On 27 Feb 2012, at 13:31, Diane Hillmann wrote:
> On Mon, Feb 27, 2012 at 5:25 AM, Owen Stephens <[log in to unmask]> wrote:
> providers provide such intermediate pages (arxiv.org, for instance). The
> other issue driving providers towards intermediate pages is that it allows
> them to continue to derive statistics from usage of their materials, which
> direct access URIs and multiple web caches don't. For providers dependent
> on external funding, this is a biggie.
Definitely proof of use is a big issue - and one I've seen in other scenarios (for example, Museum's discussing whether to open up access to collections online) although it really feels like the tail wagging the dog. However, if this is *the* key issue for repositories then it would be good to look at alternative approaches - for example it would be possible to provide an API back from services with usage stats per paper/URI, or possibly simply pass on 'clicks' when a cached paper is accessed.

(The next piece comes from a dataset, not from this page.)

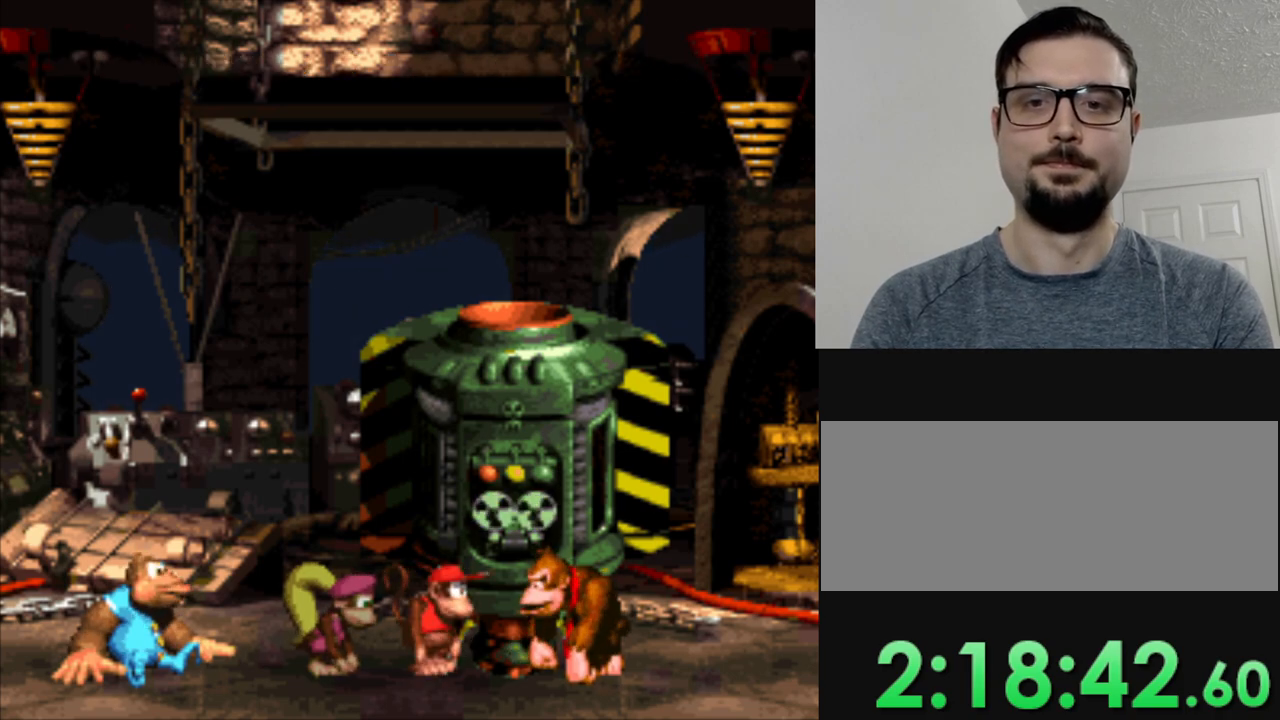
{"buttons": [], "events": []}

I realise that this depends on cooperation of the third party, and you aren't going to always get this - but then, get perfection when tracking use is never going to happen. Perhaps we need to both be more robust in justifying open access as part of a public good mission (otherwise you could just leave it to the publishers?) and consider the question of measuring and reporting impact of offering papers in repositories in a more sophisticated way.
On the otherhand, it may be that repository managers/institutions have other reasons for not wanting the full-text to be directly accessed - e.g. they believe that it would be against some of the terms and conditions set by publishers regarding self-archiving (or seen to be encouraging others to break the T&C?).